Not everything happens quickly online. Back in 1996 when my brother Andrew and I started what is now The Dubs, we worked with a pioneer of virtual reality – Scott Fisher – to create an online 3D virtual environment of part of Japanese town called Koga.
With the passage of time I can’t for the life of me remember why we did this or who commissioned it but I was enthralled by the possibilities Scott discussed for virtual reality or VR, as it’s commonly called.
You can see what we created for Koga and while it looks totally crap by today’s standards back at the time we thought it was the start of something big.
It wasn’t though, obviously. It was simply too soon. Online technology and bandwidth were either too clunky or hadn’t been developed yet.

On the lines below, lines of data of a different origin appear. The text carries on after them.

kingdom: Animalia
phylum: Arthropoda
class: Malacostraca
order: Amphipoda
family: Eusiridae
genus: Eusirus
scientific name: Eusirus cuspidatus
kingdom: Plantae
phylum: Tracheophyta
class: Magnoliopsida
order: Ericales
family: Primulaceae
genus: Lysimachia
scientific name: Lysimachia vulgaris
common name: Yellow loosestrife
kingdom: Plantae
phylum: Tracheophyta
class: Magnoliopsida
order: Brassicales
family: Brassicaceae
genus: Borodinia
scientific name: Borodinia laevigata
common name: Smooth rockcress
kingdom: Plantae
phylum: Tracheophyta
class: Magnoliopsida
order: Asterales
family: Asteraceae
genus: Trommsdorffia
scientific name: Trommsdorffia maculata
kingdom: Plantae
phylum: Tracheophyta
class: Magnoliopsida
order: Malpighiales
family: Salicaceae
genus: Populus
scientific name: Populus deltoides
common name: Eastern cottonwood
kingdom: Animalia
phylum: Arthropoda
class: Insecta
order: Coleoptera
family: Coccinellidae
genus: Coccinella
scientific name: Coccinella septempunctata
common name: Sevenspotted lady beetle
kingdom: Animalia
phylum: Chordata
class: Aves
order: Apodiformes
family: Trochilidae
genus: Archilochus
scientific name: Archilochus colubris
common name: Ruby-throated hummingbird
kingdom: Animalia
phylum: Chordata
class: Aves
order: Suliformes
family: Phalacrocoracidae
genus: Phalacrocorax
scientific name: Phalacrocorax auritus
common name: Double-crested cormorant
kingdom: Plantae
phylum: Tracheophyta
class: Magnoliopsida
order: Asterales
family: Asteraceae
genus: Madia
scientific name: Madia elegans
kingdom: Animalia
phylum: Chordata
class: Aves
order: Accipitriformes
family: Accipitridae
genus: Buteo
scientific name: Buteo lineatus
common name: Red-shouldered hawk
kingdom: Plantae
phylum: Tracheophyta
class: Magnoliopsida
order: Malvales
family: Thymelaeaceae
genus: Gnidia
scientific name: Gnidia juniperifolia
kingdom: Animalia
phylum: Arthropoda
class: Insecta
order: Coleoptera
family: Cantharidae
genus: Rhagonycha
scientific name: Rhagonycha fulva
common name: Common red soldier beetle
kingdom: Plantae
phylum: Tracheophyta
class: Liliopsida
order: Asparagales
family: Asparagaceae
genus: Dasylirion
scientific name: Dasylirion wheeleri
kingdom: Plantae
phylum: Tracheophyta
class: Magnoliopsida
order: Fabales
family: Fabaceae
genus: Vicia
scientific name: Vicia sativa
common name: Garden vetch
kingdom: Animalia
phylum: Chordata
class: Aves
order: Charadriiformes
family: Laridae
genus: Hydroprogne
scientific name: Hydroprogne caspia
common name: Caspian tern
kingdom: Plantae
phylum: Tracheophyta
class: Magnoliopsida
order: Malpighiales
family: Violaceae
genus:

I donned the headset thinking it’d be alright but gimmicky. More fool me – quite simply, it was totally amazing!
Even then I didn’t take any notice of it until Mark Zuckerberg had Facebook shell out $2billion to buy Oculus in 2014. At the time he said he bought Oculus because he wanted to ride the virtual wave that would come after the frenzy around mobile devices (happening now) dies down.
But it wasn’t Oculus that woke me up to its potential. It was during a trip to the local shopping centre with my family, when I put on Samsung’s Gear VR headset (which is powered by Oculus software), that I got it.
I donned the headset thinking it’d be alright but gimmicky. More fool me – quite simply, it was totally amazing! I was flying across the arctic, savannahs and city landscapes in full cinematic quality but in a rich 360° degree immersive environment.
It’s so good that what your eyes are experiencing completely fools your brain into thinking you are there and you genuinely feel physical sensations (that aren’t actually happening), involuntarily moving to things that are happening around you. Hence why some people experience motion sickness when they wear it!
Immersive environments are almost impossible to describe unless you have actually put one of these headsets on. However, I found this quaint YouTube clip which shows some “elders’” first time reactions to Oculus.
Not to be outdone, Sony is quoted as saying it’ll ship its Morpheus VR headsets to consumers in 2016 as Oculus likewise plans to do.
Microsoft is also getting in on the game with its HoloLens headset technology, which looks like it will wrap hologram imagery into our real world environment. They are calling it augmented reality (AR).
Another more cryptic start-up backed by Google called Magic Leap also appears to be following the Microsoft augmented reality path, although until they fully show their hand we won’t know for sure. But a video released in March 2015 clearly shows some of its AR sexiness.
Now, if you’re a marketer reading this you may think this is well over the horizon but remember these headsets will hit the market next year, with substantial product launch budgets to make sure they land in Christmas stockings far and wide.
But also take a look at a lo-fi approach Google is taking with its Cardboard product. It’s a headset literally made out of cardboard. You fold it together and stuff in an Android powered mobile and voila – insta VR 🙂
You can order Cardboard for about ten bucks, so why not do it and jump into the Google Play app store to get a very early taste of what’s to come.
I could try and crystal ball this but I think it’d feel like Jules Verne predicting the future. Maybe entertaining but it’s the stuff of science fiction.
But needless to say, I can see that websites will leave the confines of 2D screens and become fully immersive and interactive 3D experiences. That’s gonna be fun!
Clunky video conferencing becomes a different world if your geographically-spread colleagues are virtually in the room with you. Airlines may not like the impact on business travel though.
Virtual tourism could become a new field in its own right, or at least a precursor for any traveller looking to explore a new destination before arrival. Google Expeditions gives us a taste of this now.
And I can see the real estate, medical and automotive industries will dive onto this. Volvo has already dabbled with VR for test drives.
There is also an unspoken proponent who will also drive its uptake and development. Whether you like it or not the porn industry will be a player in this VR / AR world of tomorrow.